Nächtlicher Lärm durch Gaststätte

Der Betreiber eines Lokals kann für den von seinen Gästen ausgehenden Lärm verantwortlich sein (einschließlich Motorgerä

Endurteil



Dem Beklagten wird geboten, durch den Betrieb seines Vereinsheimes ... veranlaßten ruhestörenden Lärm, durch den die Nachtruhe der Kläger im Anwesen .... in der Zeit zwischen 22.00 Uhr und 7.00 Uhr wesentlich beeinträchtigt wird, zu unterlassen.





Entscheidungsgründe



Den Klägern steht gegen den Beklagten ein Unterlassungsanspruch gem. § 1004 Abs. 1 BGB zu.





1. Nach dem Ergebnis der Beweisaufnahme steht für die Kammer fest, daß in der Vergangenheit wiederholt Gäste des Vereinsheimes des Beklagten zur Nachtzeit ruhestörenden Lärm, insbesondere nach dem Verlassen des Lokals durch laute Unterhaltung sowie durch lautes Zuschlagen von Autotüren und sonstiges lästiges Wegfahrverhalten (z.B. beim Rangieren), verursacht haben, der im Nachbaranwesen der Kläger wahrnehmbar und als belästigend zu empfinden war.



Dies ergibt sich insbesondere aus den Angaben der Zeugen ..., die eigene Wahrnehmungen zu Art und Häufigkeit der Störungen anschaulich wiedergaben. Wenngleich nicht zu verkennen ist, daß diese Zeugen als Mitbewohner des Anwesens der Kläger ein gewisses Eigeninteresse am Ausgang des Verfahrens haben, hat ihr Aussageverhalten keinen Anlaß geboten, am Wahrheitsgehalt ihrer Darstellung zu zweifeln. Die Kammer hat daher keine Bedenken, die Angaben dieser Zeugen der Entscheidung zugrunde zu legen.

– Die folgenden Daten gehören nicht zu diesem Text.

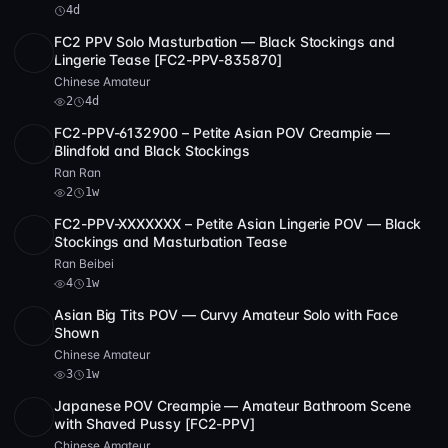
repeated use of white clothing and soft lighting creates a
4d
unified aesthetic that supports longer viewing engagement.
FC2 PPV Solo Masturbation — Black Stockings and
SD
1:58:42
Lingerie Tease [FC2-PPV-835870]
Ultimately, this is a well-constructed
japanese pov
Chinese Amateur
uncensored scene that balances aesthetic refinement with
2
4d
sexual intensity. The performer’s natural beauty, the clean
FC2-PPV-6132900 – Petite Asian POV Creampie —
production values, and the clear evidence of off-frame
Full HD
2
19:09
Blindfold and Black Stockings
partner involvement make it a strong example of
Ran Ran
contemporary JAV craftsmanship. Whether you’re drawn to
2
1w
the visual theme of white lingerie or the psychological
FC2-PPV-XXXXXXX – Petite Asian Lingerie POV — Black
SD
1:50:23
dynamic of POV submission, this release offers a satisfying
Stockings and Masturbation Tease
and visually cohesive experience.
Ran Beibei
4
1w
Asian Big Tits POV — Curvy Amateur Solo with Face
POST
1 archive
3
Shown
Chinese Amateur
3
1w
Japanese POV Creampie — Amateur Bathroom Scene
POST
1 archive
5
with Shaved Pussy [FC2-PPV]
Chinese Amateur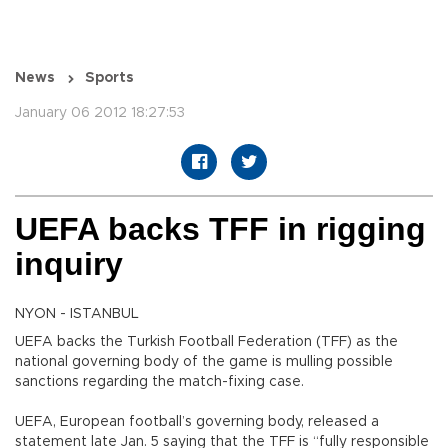
News
Sports
January 06 2012 18:27:53
UEFA backs TFF in rigging
inquiry
NYON - ISTANBUL
UEFA backs the Turkish Football Federation (TFF) as the
national governing body of the game is mulling possible
sanctions regarding the match-fixing case.
UEFA, European football’s governing body, released a
statement late Jan. 5 saying that the TFF is “fully responsible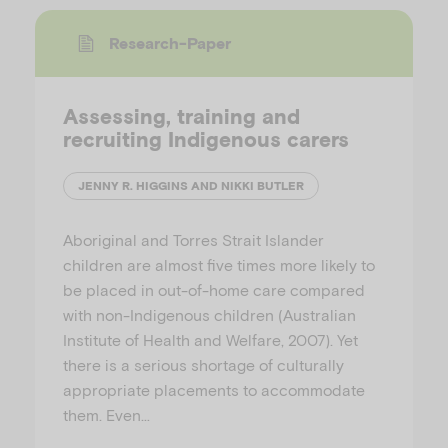
Research-Paper
Assessing, training and
recruiting Indigenous carers
JENNY R. HIGGINS AND NIKKI BUTLER
Aboriginal and Torres Strait Islander
children are almost five times more likely to
be placed in out-of-home care compared
with non-Indigenous children (Australian
Institute of Health and Welfare, 2007). Yet
there is a serious shortage of culturally
appropriate placements to accommodate
them. Even…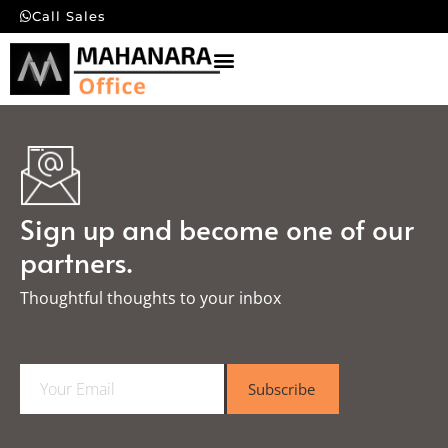
Call Sales
Sign up and become one of our
partners.
Thoughtful thoughts to your inbox​
E
Subscribe
m
a
i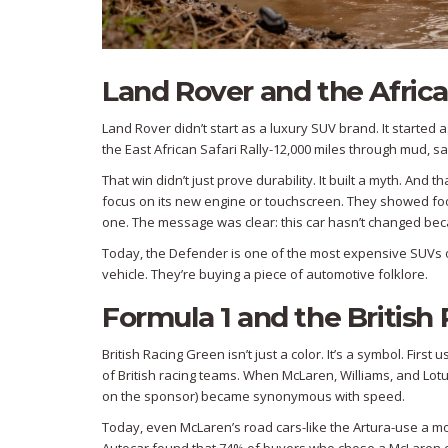
Land Rover and the Africa
Land Rover didn’t start as a luxury SUV brand. It started a
the East African Safari Rally-12,000 miles through mud, sa
That win didn’t just prove durability. It built a myth. And
focus on its new engine or touchscreen. They showed foot
one. The message was clear: this car hasn’t changed beca
Today, the Defender is one of the most expensive SUVs on
vehicle. They’re buying a piece of automotive folklore.
Formula 1 and the British
British Racing Green isn’t just a color. It’s a symbol. Firs
of British racing teams. When McLaren, Williams, and Lot
on the sponsor) became synonymous with speed.
Today, even McLaren’s road cars-like the Artura-use a mod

Dem steht auch nicht die Aussage des Zeugen ... entgegen, der bekundet hat, daß der Beklagte zwischenzeitlich Vorsorgeregelungen getroffen habe. So würden die Mitarbeiter des Beklagten ihre Fahrzeuge in einem anderen Innenhof parken und das Lokal durch einen anderen Ausgang verlassen; auch würden Gäste beobachtet, wie sie sich zum Parkplatz entfernten, wobei Stammgäste, soweit sie mit dem Auto da seien, ohnhin nicht vor dem fraglichen Ausgang parken und ohne übermäßigen Lärm losfahren würden. Dies stellt jedoch augenscheinlich keine ausreichende Vorkehrung dar, um von einem Teil der Gäste des Vereinsheimes des Beklagten verursachten ruhestörenden Lärm zu unterbinden. Dies wird insbesondere durch die Aussagen der Zeugen .... deutlich, die von weiterhin auftretenden Lärmbelästigungen berichtet haben, mag deren Häufigkeit auch nachgelassen haben. Aus den Angaben dieser Zeugen läßt sich auch hinreichend sicher entnehmen, daß die Störungen Gästen des Vereinsheims zuzuordnen sind.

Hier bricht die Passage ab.